When Bergner was writing the chapter, his own daughter was 12 years old, which created a "really intense and troubling juxtaposition," he says.

"Roy was on, in a sense, his own journey of introspection, of trying to figure out how this had happened to him," Bergner says. "He'd had no prior record; in fact he's had no reoffenses since. He was trying to burrow deep. I wanted to go there with him."

Bergner says he did talk with the victim's parents about the "troubling story."

What Bergner found especially troubling, he says, was that Roy was smitten with the girl in a "kind of Lolita-type way" and was making "overt, shocking propositions to her over the Internet." But everyone around him was testifying that he's an "upstanding, caring and crime-free man."

Bergner also went to Roy's treatment group for a year, and his therapist insisted that Roy's level of sexual desire, even when tested in labs, wasn't aberrant.

"It wasn't his desire that was aberrant, it was his loss of control; it was his stepping over the line and acting that made him criminal," Bergner says.

But Bergner says he is not trying to excuse Roy's behavior.

"And yet, in order to do my job, I had to keep my mind open to his exploration," Bergner says. "Was there an inclination on my part to condemn him? Yes. But that inclination could never get me to understanding, and I really wanted to reach that point of understanding with all of my characters.

Bergner says he thinks he did understand what was going on in Roy's mind at the time.
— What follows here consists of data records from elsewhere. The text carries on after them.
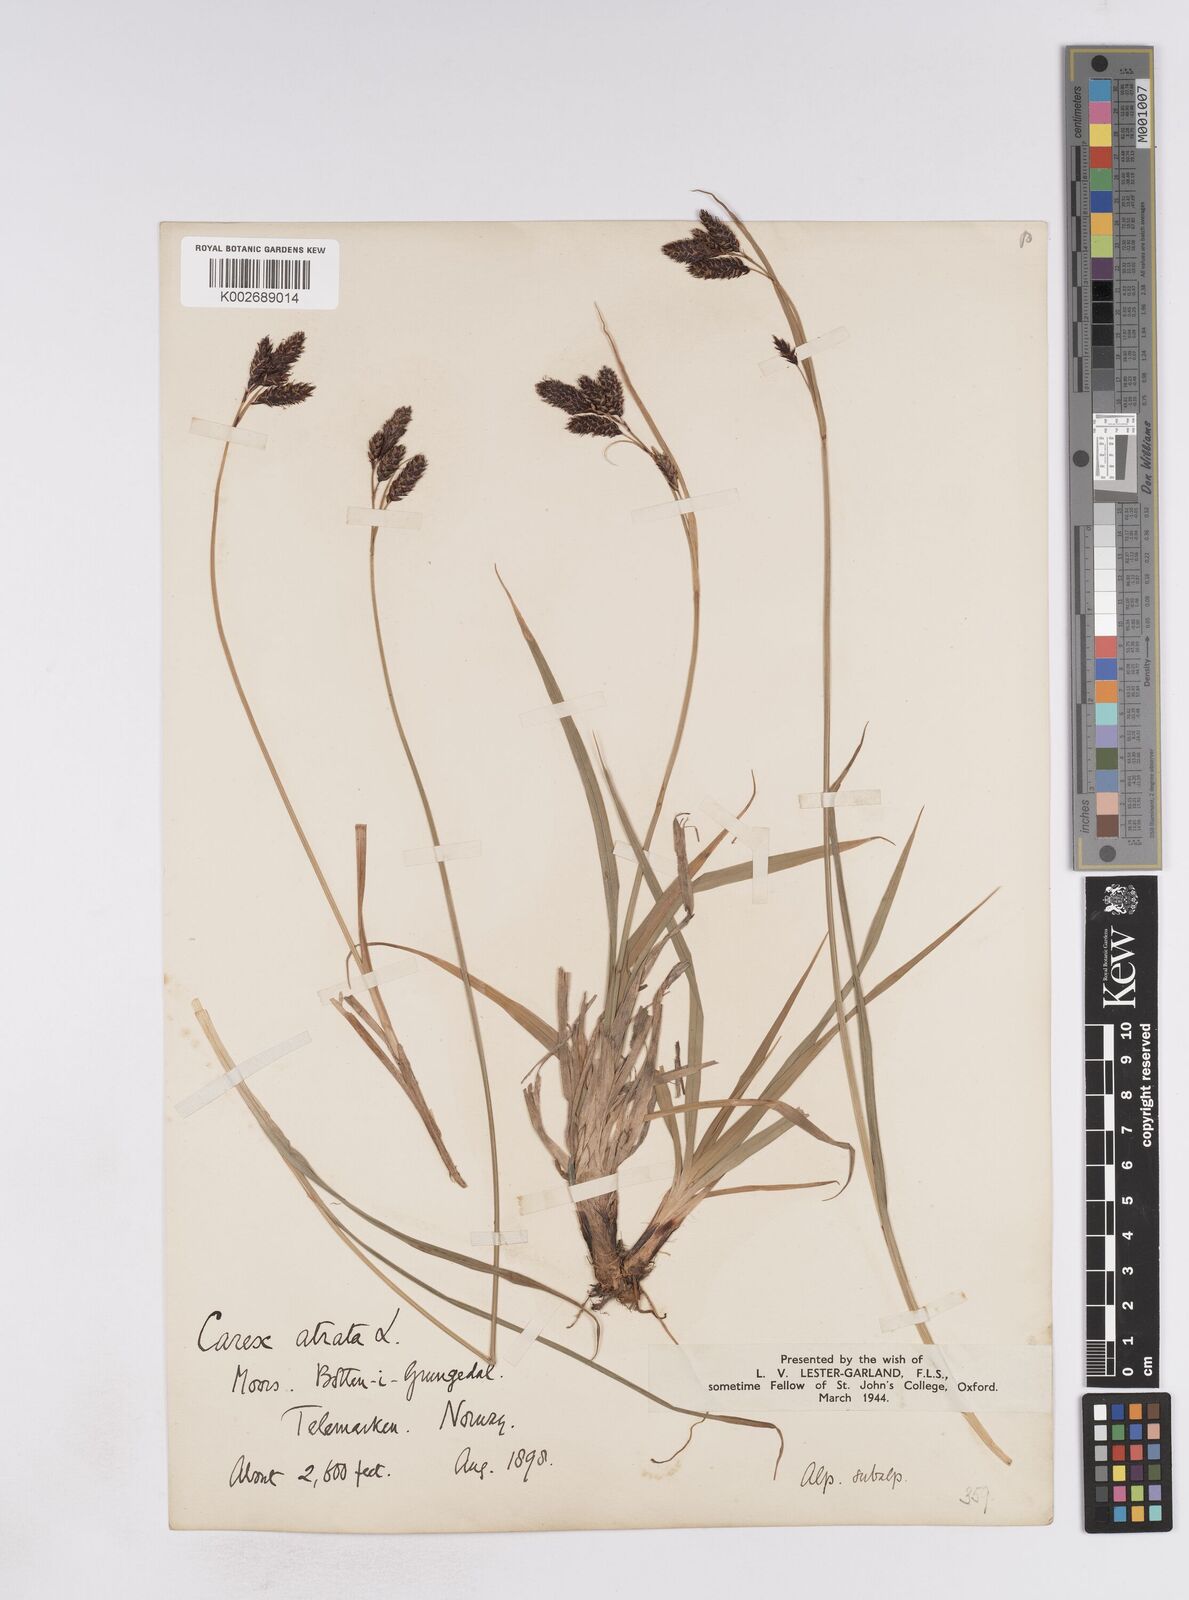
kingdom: Plantae
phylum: Tracheophyta
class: Liliopsida
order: Poales
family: Cyperaceae
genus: Carex
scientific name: Carex atrata
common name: Black alpine sedge
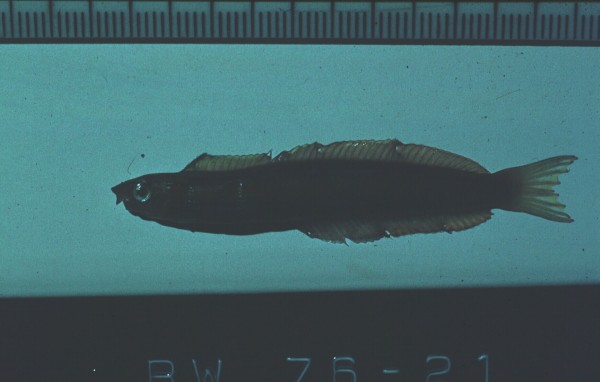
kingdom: Animalia
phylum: Chordata
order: Perciformes
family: Blenniidae
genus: Plagiotremus
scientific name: Plagiotremus rhinorhynchos
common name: Bluestriped fangblenny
"But I think it's a long, long leap in terms of what's going on his mind and actually making the propositions that he did, touching his victim in the way that he did. That's a distance that I may not fully be able to cross," Bergner says.

Ultimately, Bergner says the outcome of his book — with the exception of Roy — was that he thinks people and culture impose too many constraints on desires.

"I hope there might not have to be so many desires we can't bear," he says. The other stories are about "lust that really can be fulfilled and can really lead people to places that I think are profound and that sort of spark something — either self-discovery or a real deep connection between people — to look at ourselves in a way that might reveal something we wouldn't otherwise be able to see."